===== DATA RECORDS

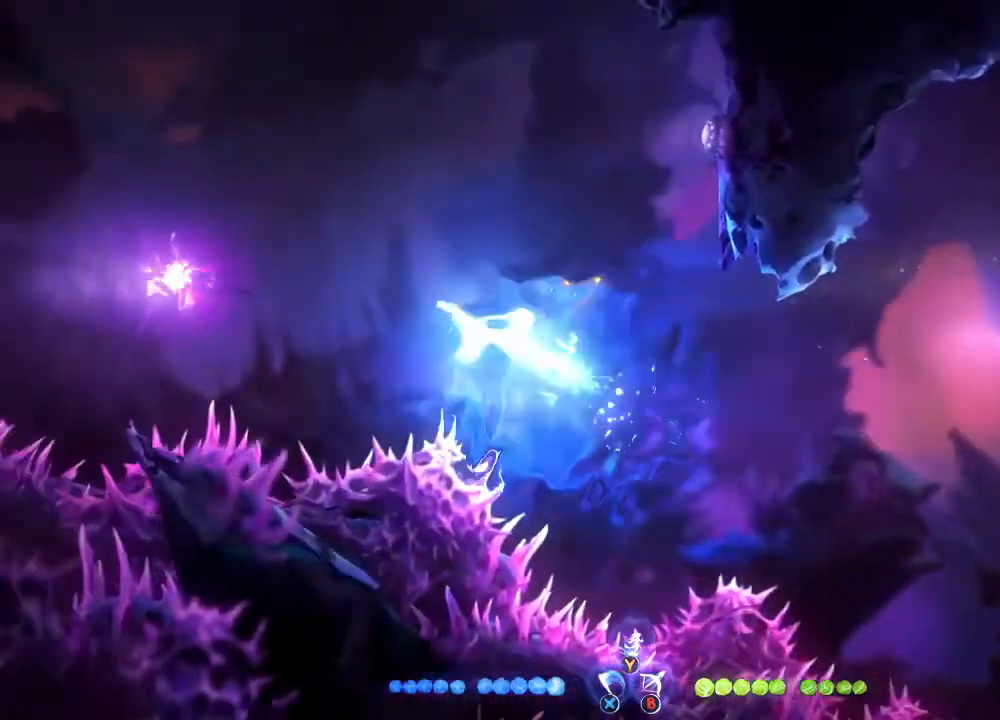
{"buttons": ["L1"], "left_stick": "up", "right_stick": "center", "events": [[333, "L1", "down"], [400, "left_stick", "up"]]}
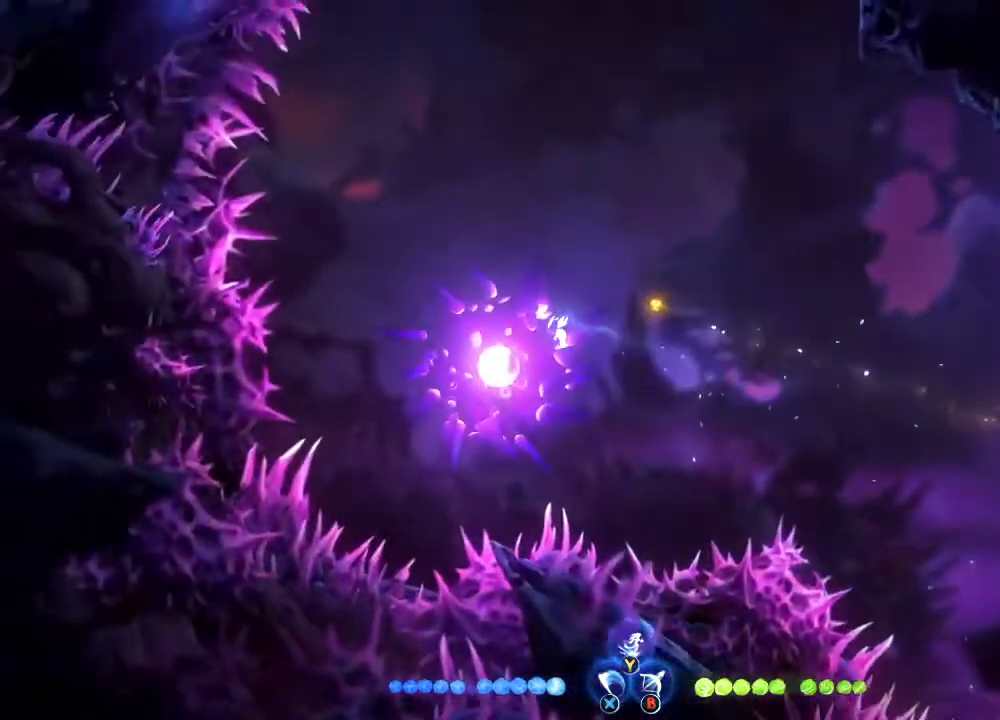
{"buttons": ["L1"], "left_stick": "up", "right_stick": "center", "events": []}
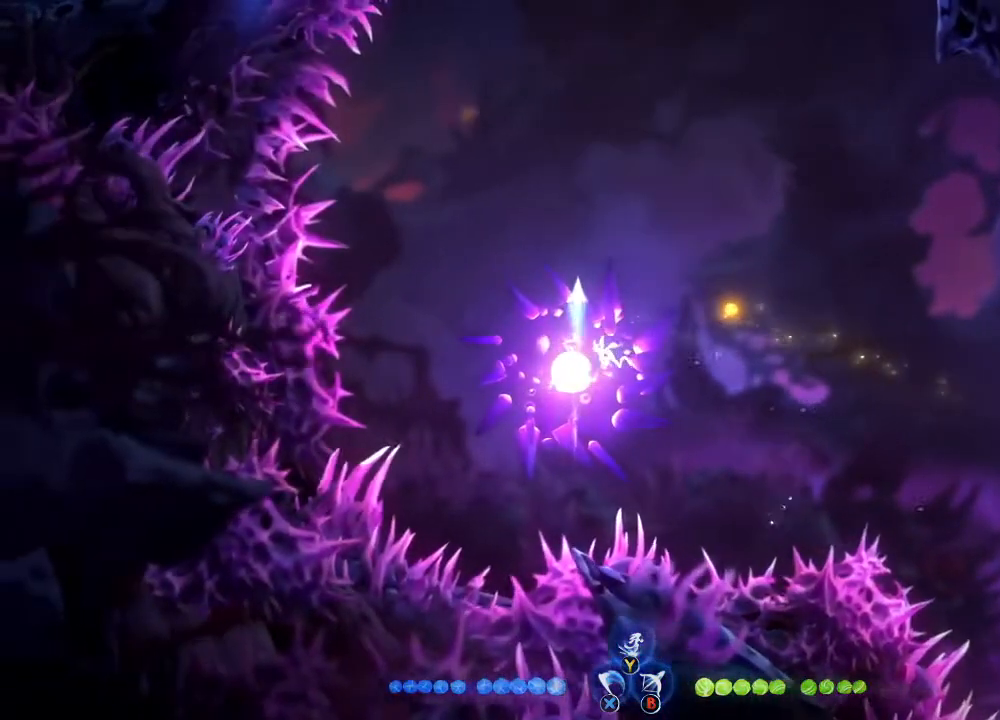
{"buttons": [], "left_stick": "up-right", "right_stick": "center", "events": [[267, "L1", "up"], [400, "left_stick", "up-right"]]}
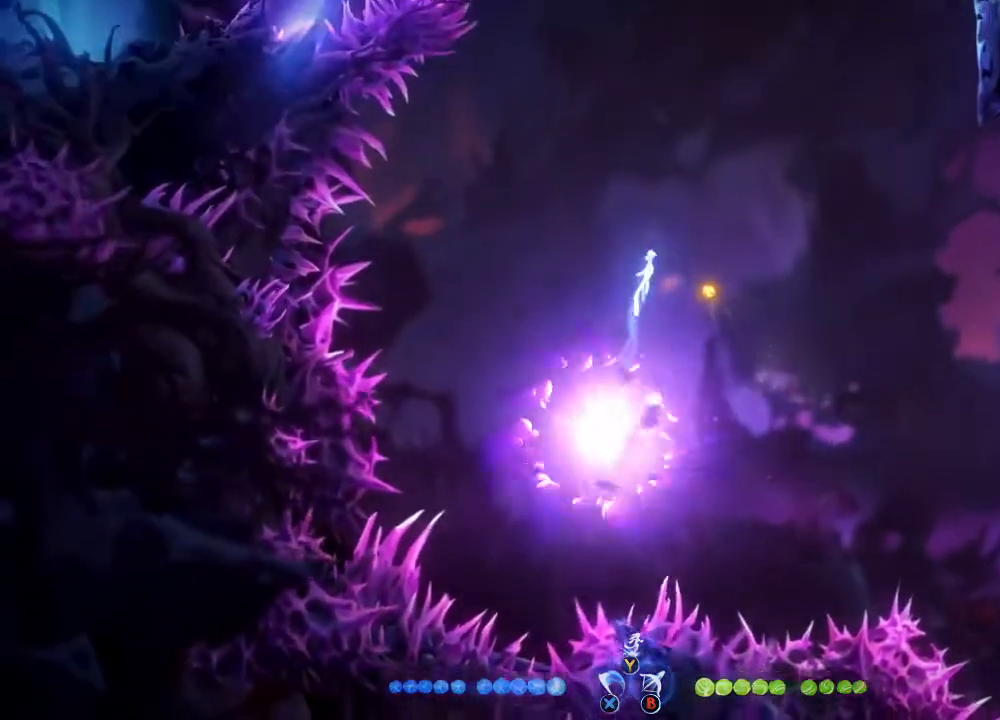
{"buttons": [], "left_stick": "up-right", "right_stick": "center", "events": [[67, "left_stick", "up"], [333, "Y", "down"], [400, "Y", "up"], [433, "left_stick", "up-right"]]}
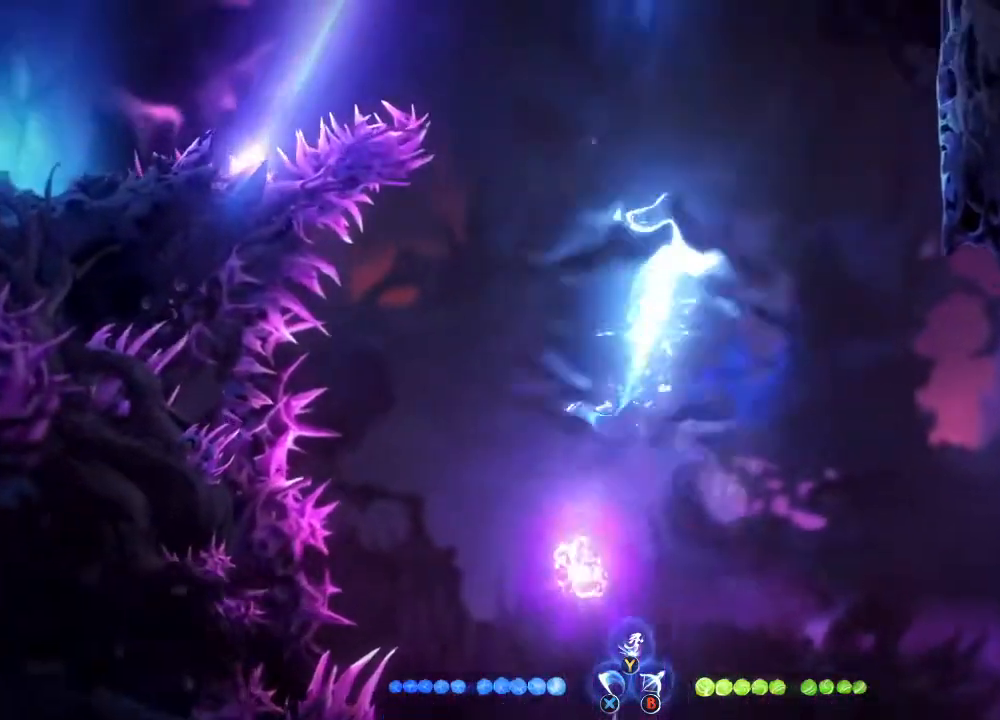
{"buttons": [], "left_stick": "right", "right_stick": "center", "events": [[100, "left_stick", "right"]]}
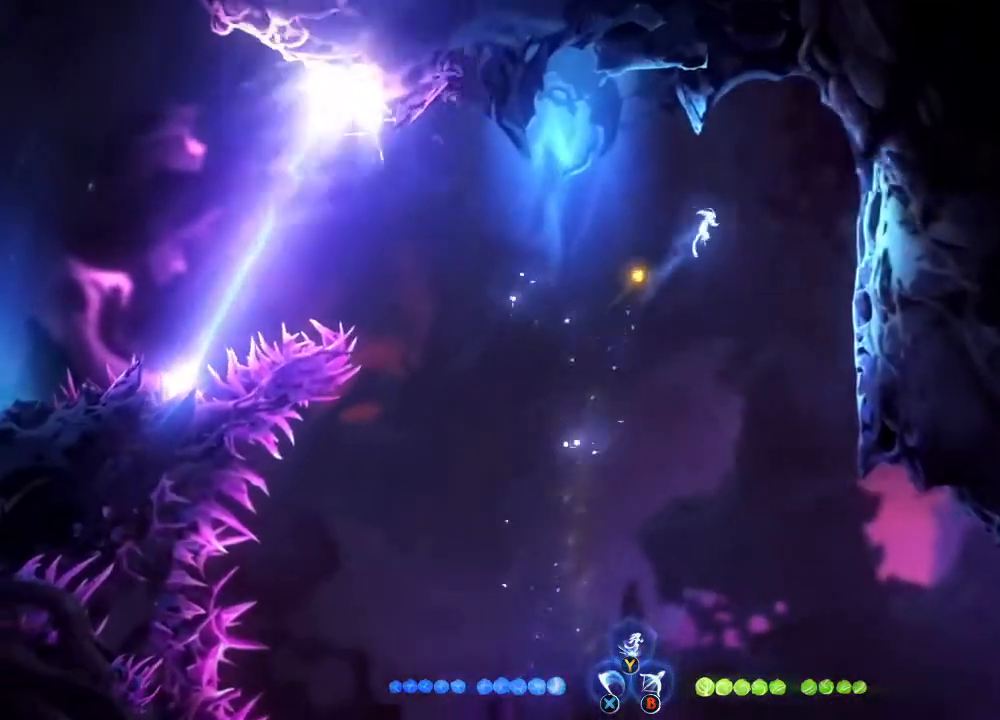
{"buttons": [], "left_stick": "right", "right_stick": "center", "events": [[233, "R1", "down"], [433, "R1", "up"]]}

==========

### EXERCISE PROMPT
Every line above should be copied exactly, apart from any pictures.

### EXERCISE OUTPUT
{"buttons": ["L1"], "left_stick": "up", "right_stick": "center", "events": [[333, "L1", "down"], [400, "left_stick", "up"]]}
{"buttons": ["L1"], "left_stick": "up", "right_stick": "center", "events": []}
{"buttons": [], "left_stick": "up-right", "right_stick": "center", "events": [[267, "L1", "up"], [400, "left_stick", "up-right"]]}
{"buttons": [], "left_stick": "up-right", "right_stick": "center", "events": [[67, "left_stick", "up"], [333, "Y", "down"], [400, "Y", "up"], [433, "left_stick", "up-right"]]}
{"buttons": [], "left_stick": "right", "right_stick": "center", "events": [[100, "left_stick", "right"]]}
{"buttons": [], "left_stick": "right", "right_stick": "center", "events": [[233, "R1", "down"], [433, "R1", "up"]]}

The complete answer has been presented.